AIM OF THE TASK »
Search the data for the string "linejoin" and copy each line in which it appears.

Stored data »
#####

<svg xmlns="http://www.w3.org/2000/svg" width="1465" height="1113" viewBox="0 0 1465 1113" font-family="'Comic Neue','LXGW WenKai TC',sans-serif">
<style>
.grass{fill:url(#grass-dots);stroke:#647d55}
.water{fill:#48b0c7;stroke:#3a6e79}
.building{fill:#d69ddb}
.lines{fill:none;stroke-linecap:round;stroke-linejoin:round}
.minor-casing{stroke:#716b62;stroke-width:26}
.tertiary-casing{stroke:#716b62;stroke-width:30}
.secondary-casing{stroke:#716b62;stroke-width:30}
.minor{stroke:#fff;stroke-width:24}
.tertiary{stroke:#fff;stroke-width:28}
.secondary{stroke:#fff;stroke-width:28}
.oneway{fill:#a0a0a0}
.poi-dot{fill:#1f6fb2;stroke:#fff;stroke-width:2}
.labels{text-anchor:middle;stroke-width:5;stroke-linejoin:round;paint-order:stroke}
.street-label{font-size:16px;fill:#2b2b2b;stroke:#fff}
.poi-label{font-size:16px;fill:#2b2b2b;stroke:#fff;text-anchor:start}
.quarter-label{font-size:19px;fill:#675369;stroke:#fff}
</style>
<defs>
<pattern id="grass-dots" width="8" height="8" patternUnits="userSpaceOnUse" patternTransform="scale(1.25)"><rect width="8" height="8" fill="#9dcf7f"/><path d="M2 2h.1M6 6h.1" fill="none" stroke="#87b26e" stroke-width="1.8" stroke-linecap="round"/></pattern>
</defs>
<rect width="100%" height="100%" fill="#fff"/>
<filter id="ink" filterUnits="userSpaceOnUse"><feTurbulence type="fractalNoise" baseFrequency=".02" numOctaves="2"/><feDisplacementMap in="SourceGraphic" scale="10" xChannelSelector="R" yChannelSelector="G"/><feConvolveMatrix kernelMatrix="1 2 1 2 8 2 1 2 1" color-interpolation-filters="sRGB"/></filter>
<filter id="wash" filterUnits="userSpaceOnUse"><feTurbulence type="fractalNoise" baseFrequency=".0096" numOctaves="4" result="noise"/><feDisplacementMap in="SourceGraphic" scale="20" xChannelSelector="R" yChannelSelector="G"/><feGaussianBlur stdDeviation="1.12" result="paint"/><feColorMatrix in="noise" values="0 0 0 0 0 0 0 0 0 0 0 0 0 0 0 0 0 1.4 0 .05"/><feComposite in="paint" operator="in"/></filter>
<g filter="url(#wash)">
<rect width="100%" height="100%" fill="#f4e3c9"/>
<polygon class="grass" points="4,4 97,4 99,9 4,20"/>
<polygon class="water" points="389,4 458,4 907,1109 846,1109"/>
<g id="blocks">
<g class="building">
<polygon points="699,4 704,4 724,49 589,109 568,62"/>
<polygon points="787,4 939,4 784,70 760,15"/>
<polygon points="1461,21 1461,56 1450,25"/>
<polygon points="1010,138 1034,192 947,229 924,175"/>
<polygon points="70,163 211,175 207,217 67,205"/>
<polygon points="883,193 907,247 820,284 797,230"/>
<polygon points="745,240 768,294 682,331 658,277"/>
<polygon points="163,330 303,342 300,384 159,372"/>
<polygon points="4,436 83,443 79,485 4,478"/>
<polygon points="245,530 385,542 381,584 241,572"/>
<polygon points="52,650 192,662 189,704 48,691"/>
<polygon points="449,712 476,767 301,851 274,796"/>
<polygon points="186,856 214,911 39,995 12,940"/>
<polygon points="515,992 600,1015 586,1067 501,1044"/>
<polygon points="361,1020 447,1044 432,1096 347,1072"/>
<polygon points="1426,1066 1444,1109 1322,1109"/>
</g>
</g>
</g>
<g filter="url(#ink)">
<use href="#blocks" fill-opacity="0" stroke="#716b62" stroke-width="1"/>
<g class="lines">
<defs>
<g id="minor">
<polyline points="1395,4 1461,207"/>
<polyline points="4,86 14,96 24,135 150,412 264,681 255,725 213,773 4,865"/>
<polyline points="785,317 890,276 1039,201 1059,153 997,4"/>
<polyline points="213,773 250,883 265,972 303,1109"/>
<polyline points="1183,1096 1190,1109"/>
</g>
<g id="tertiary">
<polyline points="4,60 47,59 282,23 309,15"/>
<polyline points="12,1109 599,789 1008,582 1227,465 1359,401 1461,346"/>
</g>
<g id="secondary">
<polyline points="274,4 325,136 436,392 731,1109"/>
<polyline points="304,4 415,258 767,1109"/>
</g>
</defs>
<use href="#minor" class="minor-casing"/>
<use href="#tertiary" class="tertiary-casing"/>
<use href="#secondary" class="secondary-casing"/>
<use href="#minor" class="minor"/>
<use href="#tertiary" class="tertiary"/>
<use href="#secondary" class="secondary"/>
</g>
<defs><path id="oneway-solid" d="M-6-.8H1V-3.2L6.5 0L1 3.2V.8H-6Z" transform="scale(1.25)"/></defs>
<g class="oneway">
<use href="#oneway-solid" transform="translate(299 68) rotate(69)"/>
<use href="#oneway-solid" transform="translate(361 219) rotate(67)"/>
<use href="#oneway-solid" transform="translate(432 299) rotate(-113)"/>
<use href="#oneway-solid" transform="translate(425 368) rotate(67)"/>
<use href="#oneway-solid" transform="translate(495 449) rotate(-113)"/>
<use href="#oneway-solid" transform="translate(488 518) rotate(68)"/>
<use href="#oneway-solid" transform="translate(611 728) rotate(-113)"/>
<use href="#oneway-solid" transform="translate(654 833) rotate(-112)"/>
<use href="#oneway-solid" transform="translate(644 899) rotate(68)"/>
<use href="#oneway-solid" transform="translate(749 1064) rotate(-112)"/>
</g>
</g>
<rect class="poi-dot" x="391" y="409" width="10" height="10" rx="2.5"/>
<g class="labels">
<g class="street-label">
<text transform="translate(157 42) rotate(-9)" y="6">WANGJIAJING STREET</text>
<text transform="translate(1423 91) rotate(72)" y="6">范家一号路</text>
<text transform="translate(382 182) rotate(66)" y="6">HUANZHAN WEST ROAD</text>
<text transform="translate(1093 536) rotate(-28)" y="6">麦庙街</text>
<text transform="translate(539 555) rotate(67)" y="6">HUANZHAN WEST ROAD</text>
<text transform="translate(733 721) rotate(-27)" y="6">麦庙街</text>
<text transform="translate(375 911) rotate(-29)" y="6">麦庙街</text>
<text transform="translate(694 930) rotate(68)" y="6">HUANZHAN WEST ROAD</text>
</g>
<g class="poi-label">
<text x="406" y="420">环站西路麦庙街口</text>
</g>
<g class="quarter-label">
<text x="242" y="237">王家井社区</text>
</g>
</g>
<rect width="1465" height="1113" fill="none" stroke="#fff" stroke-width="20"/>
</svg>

#####

TASK RESULT »
.lines{fill:none;stroke-linecap:round;stroke-linejoin:round}
.labels{text-anchor:middle;stroke-width:5;stroke-linejoin:round;paint-order:stroke}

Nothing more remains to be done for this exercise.